В 1956 году в Лионе состоялось совещание представителей различных миролюбивых организаций, посвященное опасности возрождения германского милитаризма. Мы заседали в кабинете Эррио. Его здоровье ухудшалось с каждым месяцем; он все же захотел приветствовать нас. Он шел с трудом, его поддерживали. Он сказал о том, что нужно бороться за мир; что оружие в руках боннского правительства - угроза всей Европе; он выглядел слабым, дряхлым, но глаза по-прежнему ласково мерцали, и голос был молодым, звонким. Больше я его не видел.
В Москве в 1945 году он хотел побеседовать с одним из руководителей советской политики, Отношения между союзниками были, скорее, натянутыми. Состав французского посольства успел перемениться. Французские дипломаты сказали Эррио: «Русские справлялись, когда вы предполагаете уехать,- это больше, чем намек…» Видимо, кому-то хотелось рассорить Эррио с его советскими друзьями.
У него тогда не было трубочного табака. Я долго искал, наконец раздобыл несколько пачек «золотого руна», позвонил Эррио, но мне ответили, что он «неожиданно уехал». Я послал табак вдогонку и вскоре получил письмо: «Ваш табак я получил в Тегеране. По моим расчетам, его хватит до конца моей жизни. Я очень сожалею, что пришлось уехать, не простившись с вами, что не удалось провести вместе исторический День Победы, не удалось завершить должно пребывание в Москве. Но в десять часов вечера мне сказали, что я должен вылететь в четыре часа утра».

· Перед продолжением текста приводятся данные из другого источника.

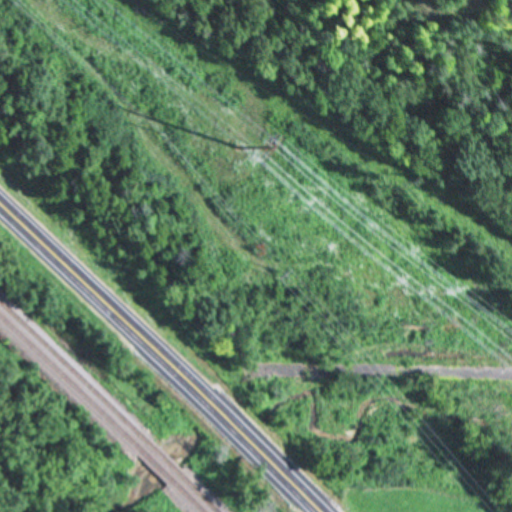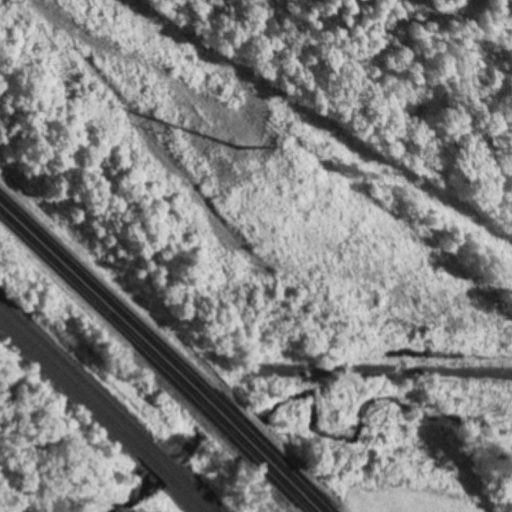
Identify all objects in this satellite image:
power tower: (10, 4)
power tower: (151, 131)
power tower: (238, 148)
power tower: (278, 271)
road: (162, 357)
railway: (73, 369)
road: (376, 370)
railway: (69, 380)
railway: (163, 455)
railway: (156, 462)
railway: (198, 491)
railway: (188, 495)
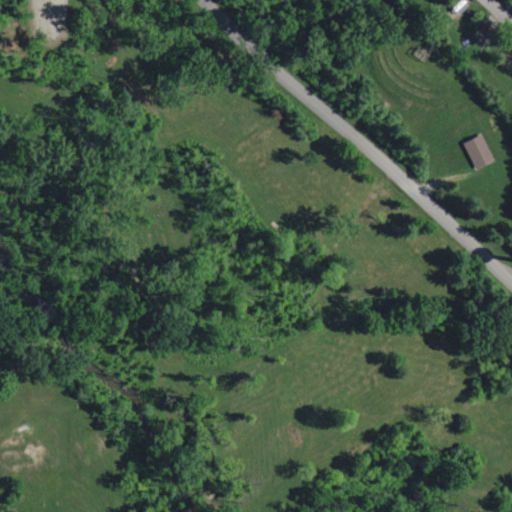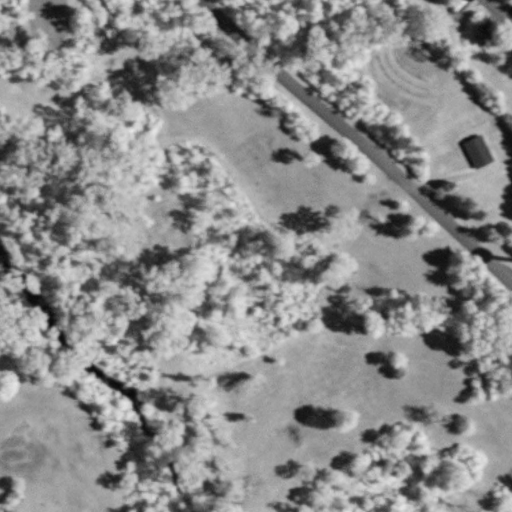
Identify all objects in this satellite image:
road: (500, 11)
road: (48, 16)
parking lot: (44, 17)
road: (358, 140)
building: (475, 150)
building: (478, 150)
road: (439, 178)
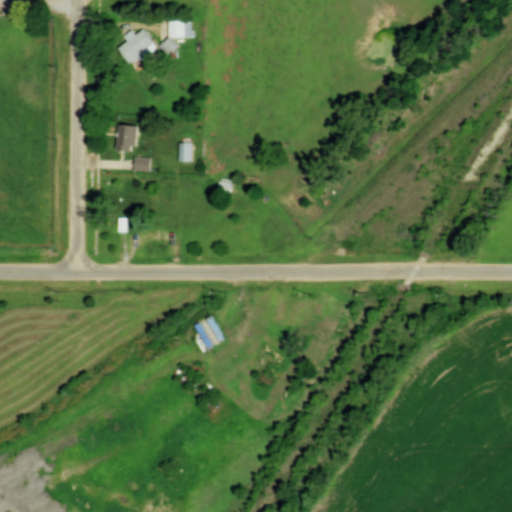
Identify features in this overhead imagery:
building: (178, 32)
building: (137, 47)
road: (84, 136)
building: (127, 139)
building: (186, 153)
building: (142, 165)
building: (133, 203)
road: (256, 272)
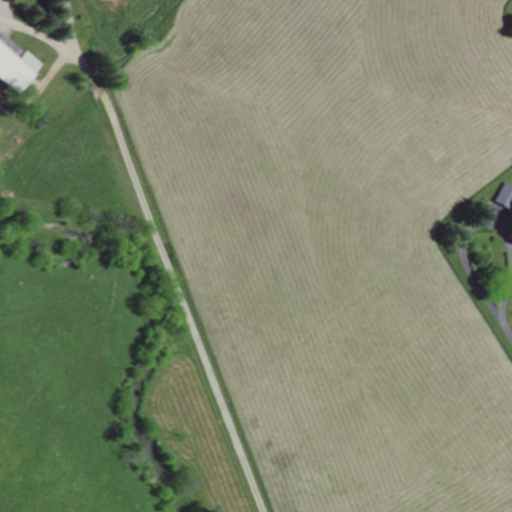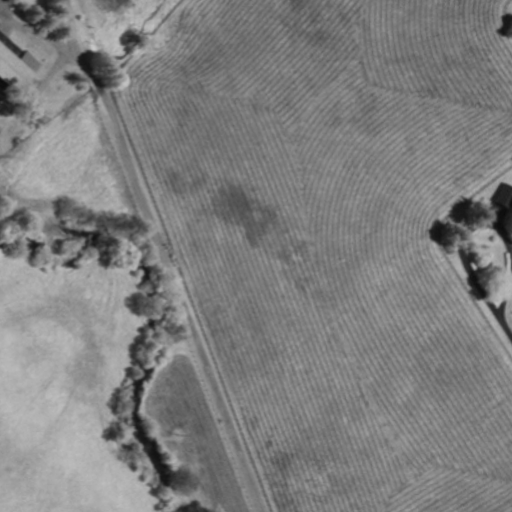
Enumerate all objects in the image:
building: (14, 67)
road: (1, 76)
building: (504, 196)
road: (159, 254)
road: (494, 283)
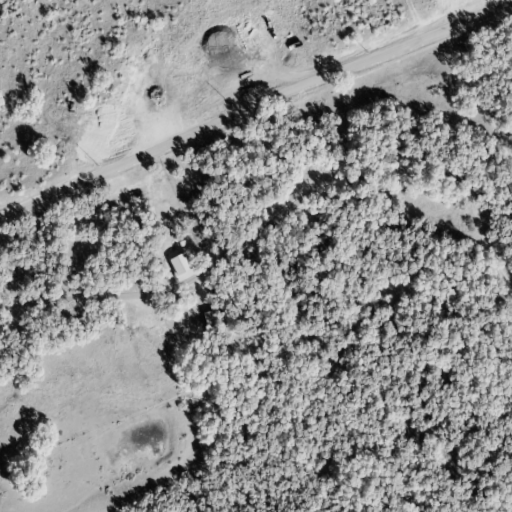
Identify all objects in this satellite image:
road: (249, 104)
road: (254, 228)
building: (179, 263)
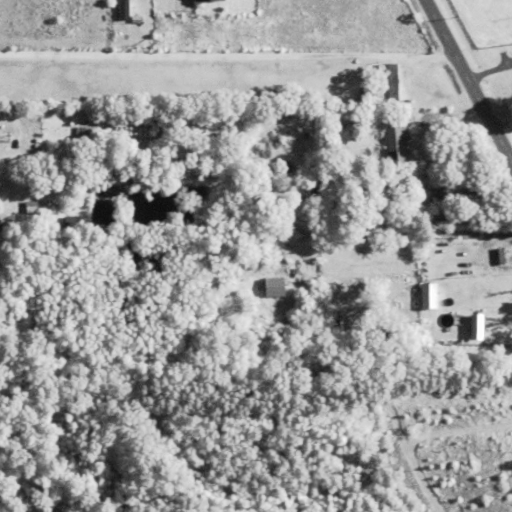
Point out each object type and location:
building: (119, 10)
road: (227, 55)
road: (467, 83)
road: (419, 119)
road: (501, 122)
building: (391, 143)
road: (266, 190)
building: (38, 210)
building: (267, 287)
building: (421, 295)
building: (469, 327)
road: (255, 355)
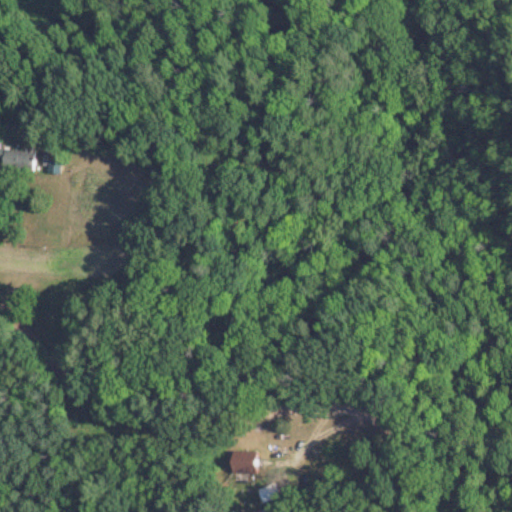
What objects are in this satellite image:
building: (18, 161)
road: (181, 375)
road: (397, 457)
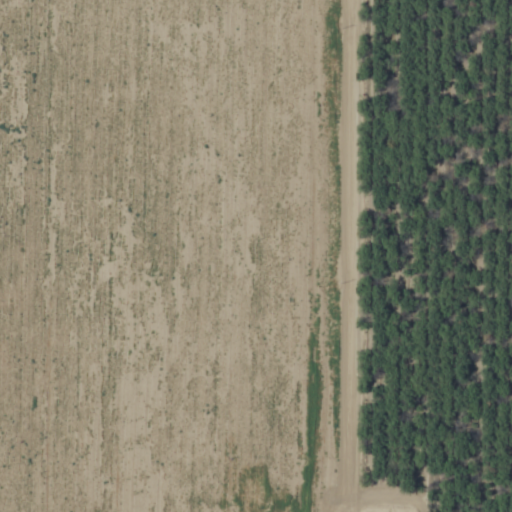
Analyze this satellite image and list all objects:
crop: (256, 256)
road: (350, 256)
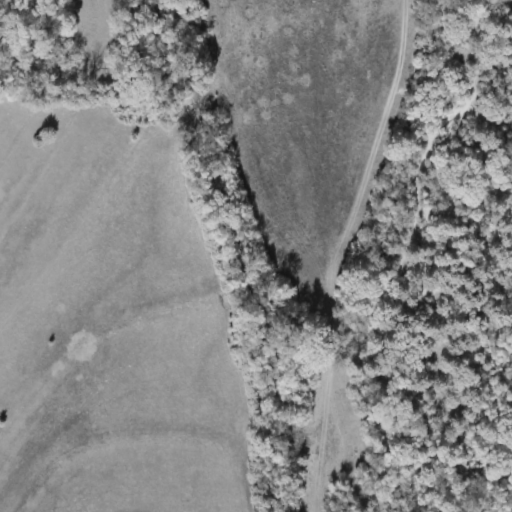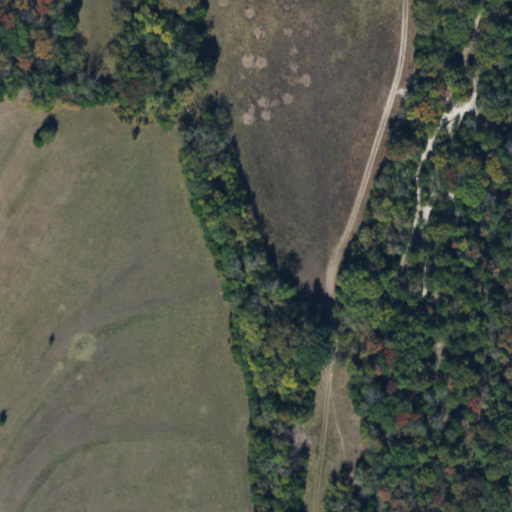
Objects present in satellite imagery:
road: (402, 263)
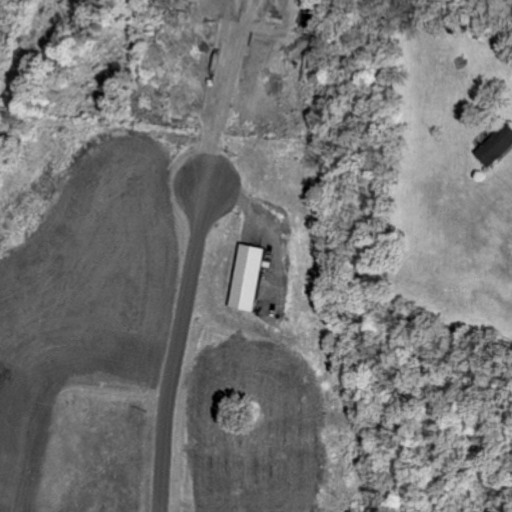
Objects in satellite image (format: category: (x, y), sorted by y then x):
road: (227, 90)
building: (498, 148)
building: (252, 279)
road: (174, 345)
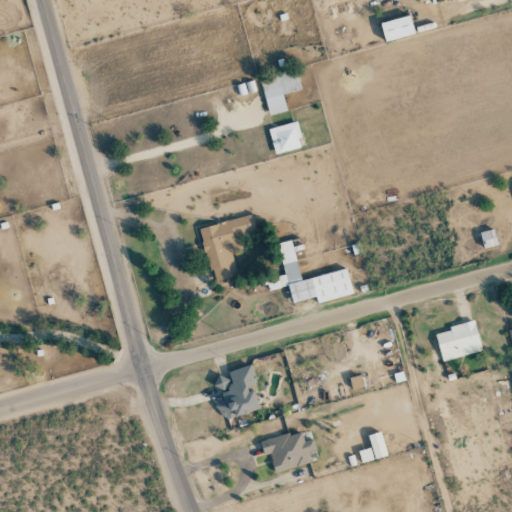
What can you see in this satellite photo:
building: (419, 0)
building: (396, 28)
building: (278, 89)
building: (284, 137)
building: (488, 238)
building: (223, 245)
road: (111, 256)
building: (308, 279)
road: (255, 337)
building: (457, 341)
building: (355, 381)
building: (236, 392)
building: (376, 445)
building: (287, 450)
building: (365, 454)
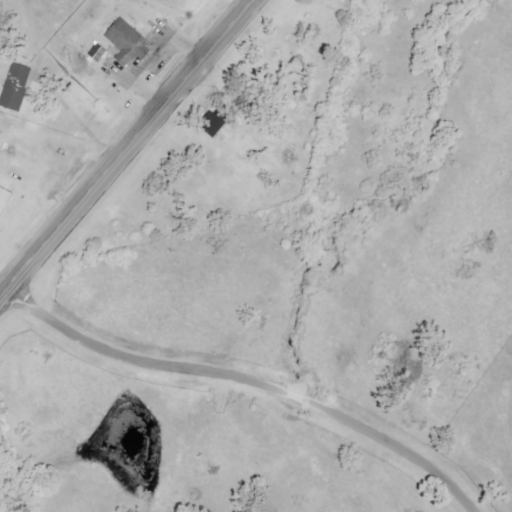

Он дожил до восьмидесяти пяти лет и умер за год до конца Четвертой республики. Его пристрастия и отталкивания не менялись. Он не любил военщину, клерикалов, пруссаков, шовинистов, антисемитов, не любил коварства, мюзик-холлов и строгой диеты; а любил он традиции якобинцев, Лион, Декарта, русских, Бетховена, красноречье, популярность и вино «божоле».
В 1954 году, когда я был у пего, он вдруг заговорил о поэзии, рассказал, как в молодости встретил старого, спившегося Верлена, который хлопотал о пособии. «Вы любите Вийона, сказал он,- а знаете ли вы стихи лионской поэтессы шестнадцатого века Луизы Лабэ?» И он прочитал начало одного из ее сонетов:
Живу и гибну и горю - дотла,
Я замерзаю, не могу иначе -
От счастья я в тоске смертельной плачу.
Легка мне жизнь, легка и тяжела.
Может быть, этими стихами лучше всего закончить рассказ об Эррио. Но чтобы вернуться к нити повествования, напомню: второго мая он говорил мне: «Скоро я чокнусь с вами, со всеми русскими друзьями за одержанную победу», а девятого мая на заре его посадили в самолет.